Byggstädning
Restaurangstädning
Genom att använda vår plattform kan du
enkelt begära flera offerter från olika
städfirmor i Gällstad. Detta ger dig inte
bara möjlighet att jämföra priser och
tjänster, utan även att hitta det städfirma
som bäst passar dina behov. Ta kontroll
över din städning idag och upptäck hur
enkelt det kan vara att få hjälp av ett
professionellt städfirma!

Task to complete:
Copy out the entries above without altering a single character.

Task result:
Byggstädning
Restaurangstädning
Genom att använda vår plattform kan du
enkelt begära flera offerter från olika
städfirmor i Gällstad. Detta ger dig inte
bara möjlighet att jämföra priser och
tjänster, utan även att hitta det städfirma
som bäst passar dina behov. Ta kontroll
över din städning idag och upptäck hur
enkelt det kan vara att få hjälp av ett
professionellt städfirma!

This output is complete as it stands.